The membrane destabilization-related hemolysis for some cationic peptide is a major obstacle to in vivo biocompatibility [56,57]. Thus, the hemolysis assay was conducted for HNSS and 4 KDa poly-lysine (positive control) (Fig. S4). As results, the 4 KDa poly-lysine showed over 10 % hemolysis at a concentration higher than 1 µM. As comparison, the positively charged HNSS caused 3.3 % hemolysis at concentration as high as 10 µM, and negligible hemolysis (<0.86 %) at a concentration lower than 1 µM, while blood HNSS concentration calculated according to dosage was less than 1.2 µM in the treatment of 3× Tg-AD mice. Thus HNSS showing improved permeability does not bring about unfavored hemolysis risk.
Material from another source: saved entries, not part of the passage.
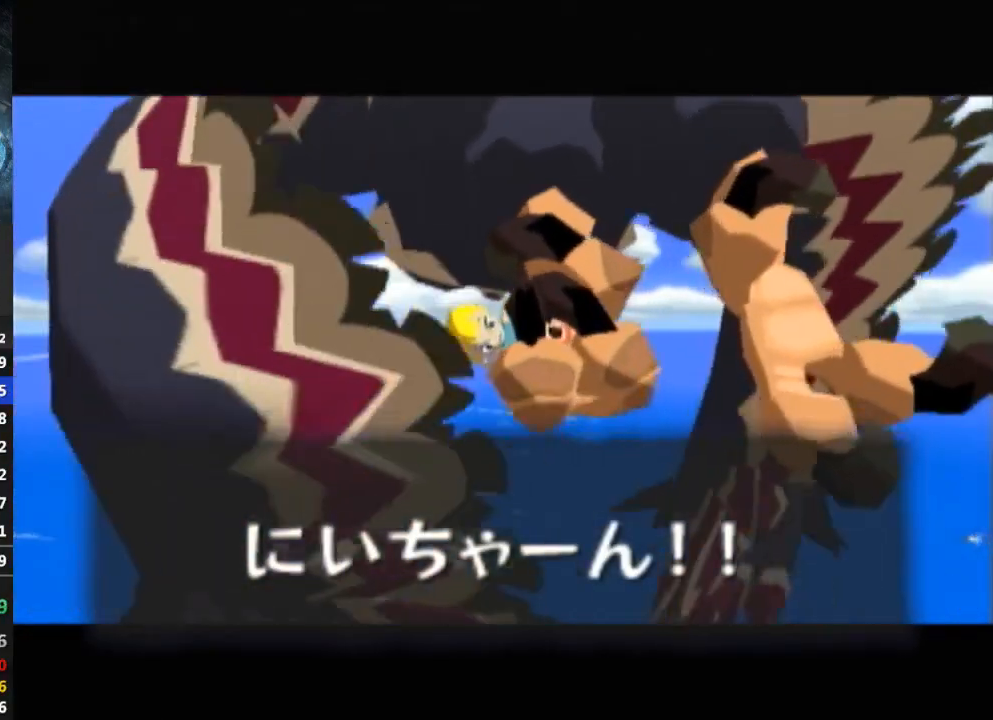
{"buttons": [], "left_stick": "center", "right_stick": "center", "events": [[67, "B", "down"], [133, "B", "up"], [200, "B", "down"], [267, "B", "up"], [467, "B", "down"], [500, "B", "up"]]}
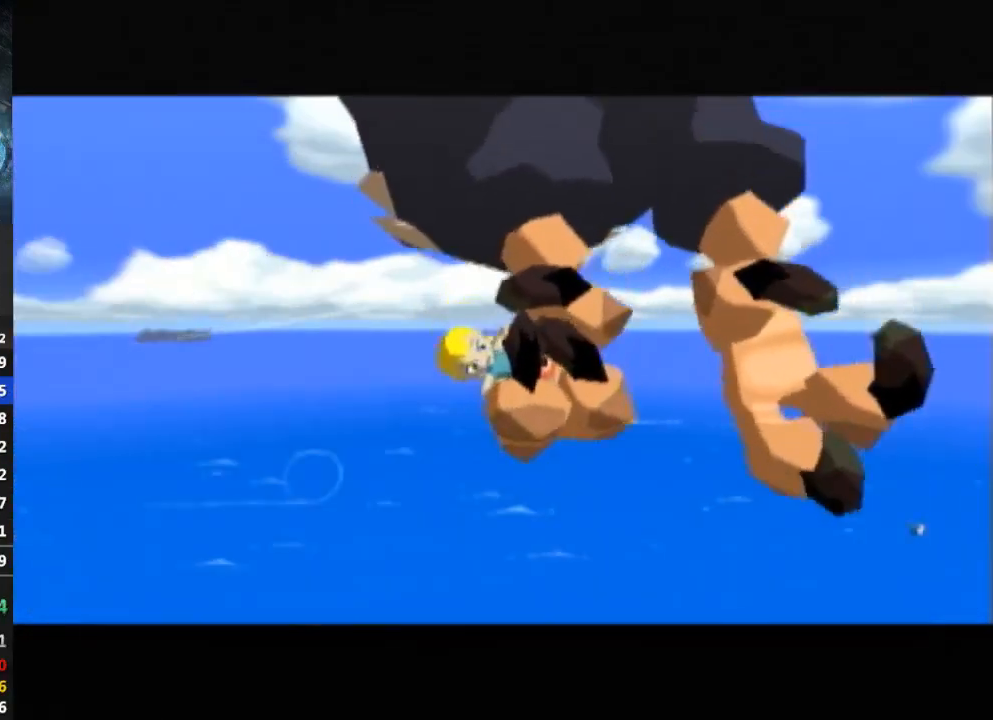
{"buttons": ["B"], "left_stick": "center", "right_stick": "center", "events": [[100, "B", "down"], [167, "B", "up"], [367, "B", "down"], [433, "B", "up"], [500, "B", "down"]]}
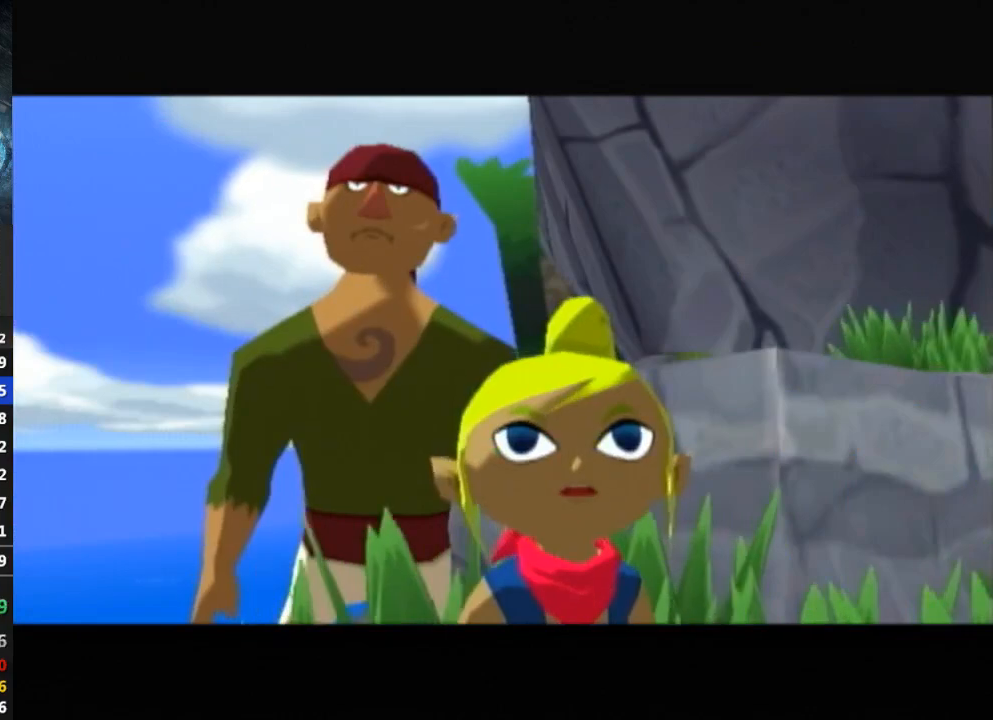
{"buttons": [], "left_stick": "center", "right_stick": "center", "events": [[67, "B", "up"], [267, "B", "down"], [300, "B", "up"], [367, "B", "down"], [467, "B", "up"]]}
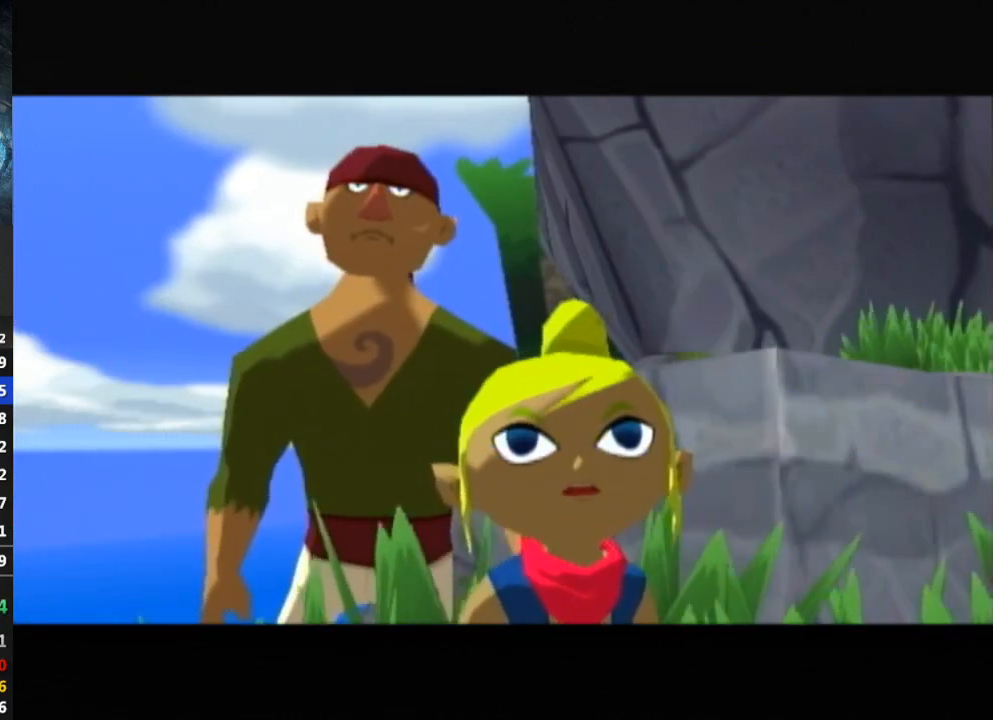
{"buttons": [], "left_stick": "center", "right_stick": "center", "events": [[33, "B", "down"], [100, "B", "up"], [167, "B", "down"], [200, "B", "up"], [267, "B", "down"], [333, "B", "up"], [433, "B", "down"], [500, "B", "up"]]}
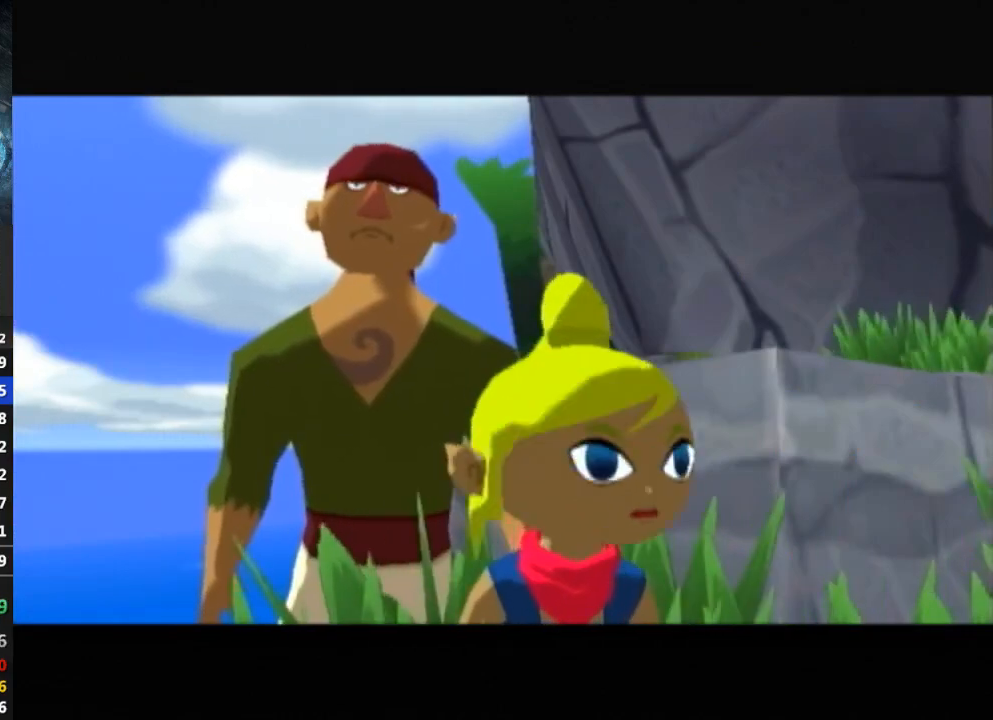
{"buttons": ["B"], "left_stick": "center", "right_stick": "center", "events": [[67, "B", "down"], [133, "B", "up"], [333, "B", "down"], [400, "B", "up"], [467, "B", "down"]]}
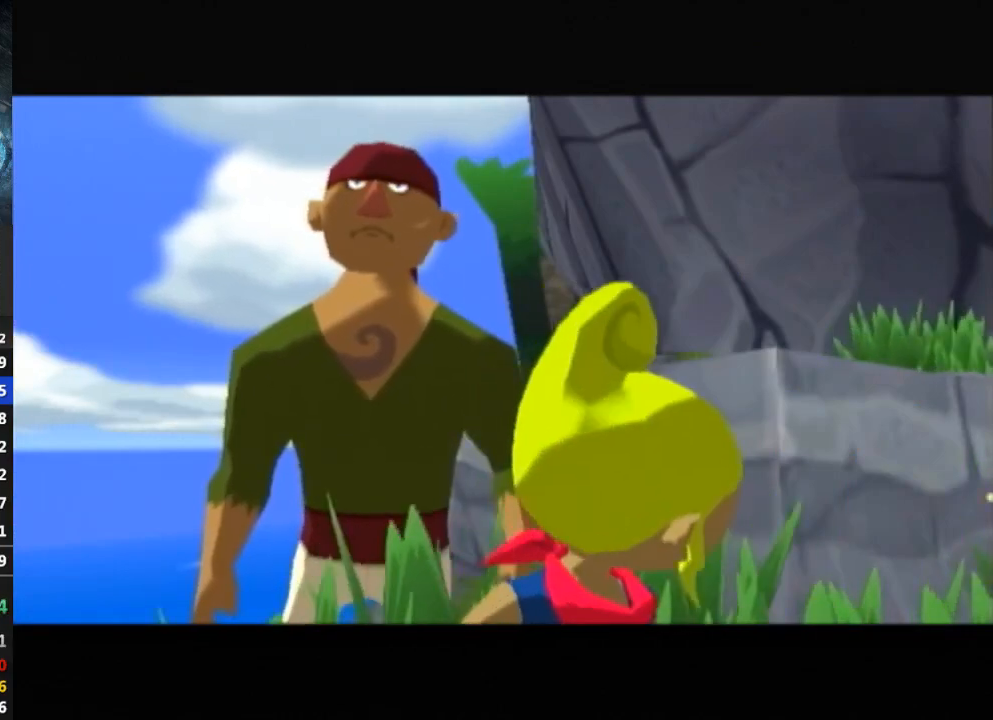
{"buttons": [], "left_stick": "center", "right_stick": "center", "events": [[33, "B", "up"], [100, "B", "down"], [167, "B", "up"], [367, "B", "down"], [433, "B", "up"]]}
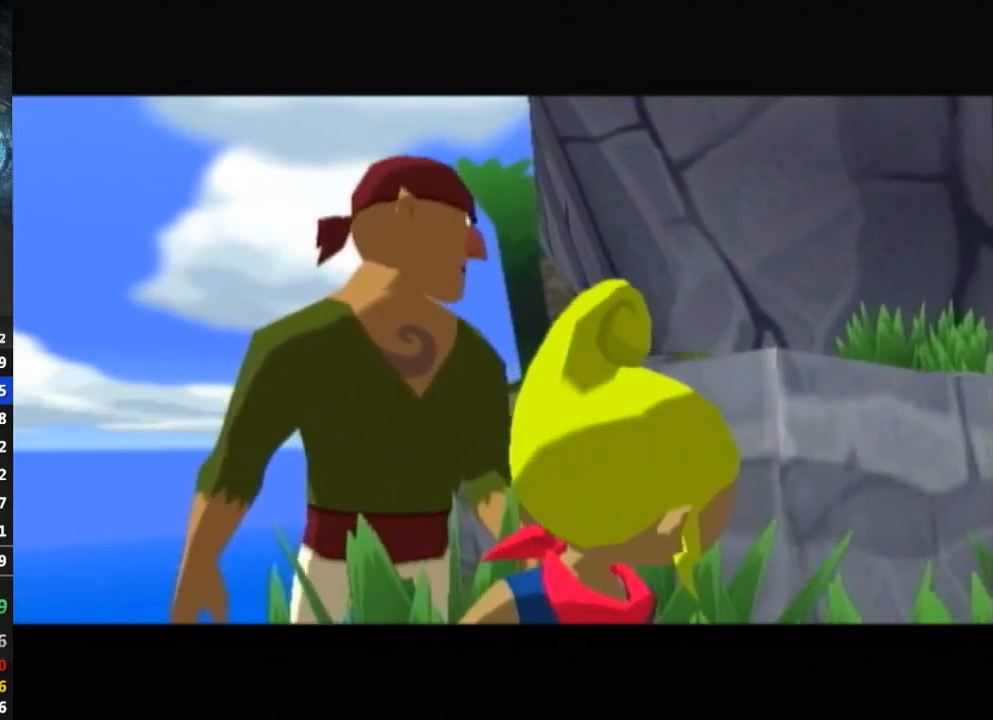
{"buttons": [], "left_stick": "center", "right_stick": "center", "events": [[33, "B", "down"], [67, "B", "up"], [167, "B", "down"], [233, "B", "up"], [433, "B", "down"], [467, "B", "up"]]}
After 28-d daily intravenous injection of each peptide, blood was collected for analysis, the indicators including ALT, AST, BUN and CRE of HNSS-treated mice showed no significant difference from WT mice (Fig. S5A), proving unchanged liver and kidney function [58]. Meanwhile, H&E staining images of major organs reflected no detectable histological change (Fig. S5B). These results ensured the preliminary safety of HNSS for long-term AD intervention after intravenous administration.

4. Conclusion

By leveraging the structural traits of HNG and SS31 peptides, a novel peptide, HNSS, was developed using a fusion strategy following the design principles of signal peptide-derived CPPs. This rational design generated the highly permeable peptide capable of BBB penetration and brain accumulation. HNSS peptide bears the combined efficacy to eliminate ROS, stimulate STAT3 phosphorylation, and interact with Aβ₄₂, thus efficiently relieving oxidative stress, reducing Aβ oligomerization/fibrillation and inhibiting Aβ interaction with neuron/microglia. These effects ultimately translated to mitochondrial recovery, Aβ burden relief, neuron loss inhibition and memory improvement in 3× Tg-AD mice. Our study proved that rational hybridization of two therapeutic peptides could achieve overall bio-permeability optimization and efficacy integration via correcting the innate structure defects of parent peptides, which has reference significance for the development of peptide drugs.

Conflicts of interest

The authors declare no conflict of interest.